Answer these from the text on sea surface temperature change:
(a) According to the text, what does a consistently positive difference suggest about the model?
(b) What label does the code give the y-axis of the plot?
(c) What line style and color does the code set for the difference line?

**Provided passage**

....

This next plot shows the **L2 norm of change between consecutive time slices** for both the true SST data and the model predictions. In other words, it measures how much the sea surface temperature field changes from one time step to the next:

- **True Temporal Change**: The actual variation observed in the real data.
- **Predicted Temporal Change**: How much the model’s output changes from one step to the next.
- **Difference**: The gap between the two — if consistently positive, it suggests that the model is underestimating variability (i.e., producing smoother predictions).

This diagnostic helps identify whether the neural network is capturing real dynamics or just learning a damped average.

In [None]:
# Detach from GPU
with torch.no_grad():
    y_pred = model(X_test_tensor).detach().cpu().numpy()
    y_true = y_test_tensor.detach().cpu().numpy()


# Compute L2 norm of changes between time steps
delta_true = np.linalg.norm(y_true[1:] - y_true[:-1], axis=1)
delta_pred = np.linalg.norm(y_pred[1:] - y_pred[:-1], axis=1)

# Difference in magnitude of changes
delta_diff = delta_true - delta_pred


In [None]:
plt.figure(figsize=(10, 5))
plt.plot(delta_true, label='True Temporal Change (||y[t+1] - y[t]||)')
plt.plot(delta_pred, label='Predicted Temporal Change')
plt.plot(delta_diff, label='Difference (True - Pred)', linestyle='--', color='gray')
plt.xlabel("Time Step Index")
plt.ylabel("L2 Norm of Change")
plt.title("Temporal Variability: True vs Predicted")
plt.legend()
plt.grid(True)
plt.tight_layout()
plt.show()


## Exercises

Try updating the NN parameters. Suggestions:

1. Remove a layer from the NN.  What happened with the performance?
2. Make the NN layer(s) wider or shallower.  What happened with performance?
3. What happens if you increase the number of epochs?  Can you improve performance?
4. Adjust the learning rate, see what happens.

....

**Entries provided**
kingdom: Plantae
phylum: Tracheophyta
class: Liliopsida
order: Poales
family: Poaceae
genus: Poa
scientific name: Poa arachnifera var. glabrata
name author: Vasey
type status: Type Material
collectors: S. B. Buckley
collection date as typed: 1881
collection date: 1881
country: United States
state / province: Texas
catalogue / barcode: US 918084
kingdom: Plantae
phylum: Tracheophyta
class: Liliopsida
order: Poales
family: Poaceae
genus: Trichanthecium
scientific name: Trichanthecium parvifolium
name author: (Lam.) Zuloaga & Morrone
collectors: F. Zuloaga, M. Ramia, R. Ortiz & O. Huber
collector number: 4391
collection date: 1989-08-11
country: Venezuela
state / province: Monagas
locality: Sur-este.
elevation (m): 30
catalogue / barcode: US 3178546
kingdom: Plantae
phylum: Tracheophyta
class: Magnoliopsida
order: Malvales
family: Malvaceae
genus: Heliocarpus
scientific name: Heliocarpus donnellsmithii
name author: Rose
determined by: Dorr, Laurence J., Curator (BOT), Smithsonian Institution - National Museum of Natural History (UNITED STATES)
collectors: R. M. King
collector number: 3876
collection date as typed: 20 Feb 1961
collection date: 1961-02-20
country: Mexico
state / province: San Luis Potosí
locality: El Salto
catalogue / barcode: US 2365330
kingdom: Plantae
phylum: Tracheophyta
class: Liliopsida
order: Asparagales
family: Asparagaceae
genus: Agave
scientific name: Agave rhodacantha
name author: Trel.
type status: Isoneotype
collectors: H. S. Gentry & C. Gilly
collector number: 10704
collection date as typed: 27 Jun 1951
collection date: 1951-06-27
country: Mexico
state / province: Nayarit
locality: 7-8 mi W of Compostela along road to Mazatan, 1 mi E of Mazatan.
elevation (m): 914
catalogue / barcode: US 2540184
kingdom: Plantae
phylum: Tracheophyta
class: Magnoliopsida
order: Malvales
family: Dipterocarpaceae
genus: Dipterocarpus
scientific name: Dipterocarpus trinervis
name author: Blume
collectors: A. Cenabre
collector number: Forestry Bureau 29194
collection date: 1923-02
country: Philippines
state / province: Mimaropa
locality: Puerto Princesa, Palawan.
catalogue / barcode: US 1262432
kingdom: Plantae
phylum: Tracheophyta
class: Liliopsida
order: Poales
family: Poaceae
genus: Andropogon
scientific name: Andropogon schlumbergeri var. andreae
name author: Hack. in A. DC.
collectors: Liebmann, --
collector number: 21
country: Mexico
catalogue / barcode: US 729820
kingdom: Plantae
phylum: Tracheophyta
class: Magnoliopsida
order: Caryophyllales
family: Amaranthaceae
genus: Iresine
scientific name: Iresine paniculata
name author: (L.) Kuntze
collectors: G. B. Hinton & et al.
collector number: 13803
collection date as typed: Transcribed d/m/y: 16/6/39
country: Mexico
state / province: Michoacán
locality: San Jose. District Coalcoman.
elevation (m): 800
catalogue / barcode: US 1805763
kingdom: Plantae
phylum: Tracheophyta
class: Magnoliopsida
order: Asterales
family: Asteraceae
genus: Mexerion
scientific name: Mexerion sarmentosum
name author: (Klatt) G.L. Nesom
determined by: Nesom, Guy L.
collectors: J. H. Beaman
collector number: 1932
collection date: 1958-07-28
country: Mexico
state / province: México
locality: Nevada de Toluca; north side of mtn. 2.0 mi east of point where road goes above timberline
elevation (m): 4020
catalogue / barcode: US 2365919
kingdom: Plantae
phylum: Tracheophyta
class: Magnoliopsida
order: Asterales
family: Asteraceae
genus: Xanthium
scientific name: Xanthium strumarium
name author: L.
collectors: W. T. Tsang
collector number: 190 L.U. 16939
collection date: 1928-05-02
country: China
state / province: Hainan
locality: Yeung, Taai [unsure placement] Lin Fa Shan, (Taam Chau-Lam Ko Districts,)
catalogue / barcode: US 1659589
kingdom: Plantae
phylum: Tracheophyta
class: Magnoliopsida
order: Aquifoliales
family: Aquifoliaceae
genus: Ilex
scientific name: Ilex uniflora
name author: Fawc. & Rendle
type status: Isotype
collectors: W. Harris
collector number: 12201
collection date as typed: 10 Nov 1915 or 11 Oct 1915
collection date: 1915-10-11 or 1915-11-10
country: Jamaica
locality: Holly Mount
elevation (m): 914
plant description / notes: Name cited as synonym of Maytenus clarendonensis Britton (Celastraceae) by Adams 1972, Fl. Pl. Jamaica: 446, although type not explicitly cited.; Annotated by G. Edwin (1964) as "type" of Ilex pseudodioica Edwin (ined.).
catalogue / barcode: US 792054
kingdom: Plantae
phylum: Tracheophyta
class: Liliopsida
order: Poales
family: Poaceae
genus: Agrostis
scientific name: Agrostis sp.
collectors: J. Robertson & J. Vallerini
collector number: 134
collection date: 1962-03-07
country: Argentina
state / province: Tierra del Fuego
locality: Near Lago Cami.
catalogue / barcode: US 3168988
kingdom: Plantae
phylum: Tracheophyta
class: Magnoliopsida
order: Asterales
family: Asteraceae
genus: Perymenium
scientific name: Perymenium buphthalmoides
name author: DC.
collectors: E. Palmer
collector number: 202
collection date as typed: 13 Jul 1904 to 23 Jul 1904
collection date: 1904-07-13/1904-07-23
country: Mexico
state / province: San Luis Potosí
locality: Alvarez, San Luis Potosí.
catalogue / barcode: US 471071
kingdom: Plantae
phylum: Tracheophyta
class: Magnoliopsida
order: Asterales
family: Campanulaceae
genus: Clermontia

....

**Reply**
(a) It suggests the model is underestimating variability, meaning it produces smoother predictions.
(b) "L2 Norm of Change"
(c) A dashed line ('--') in gray.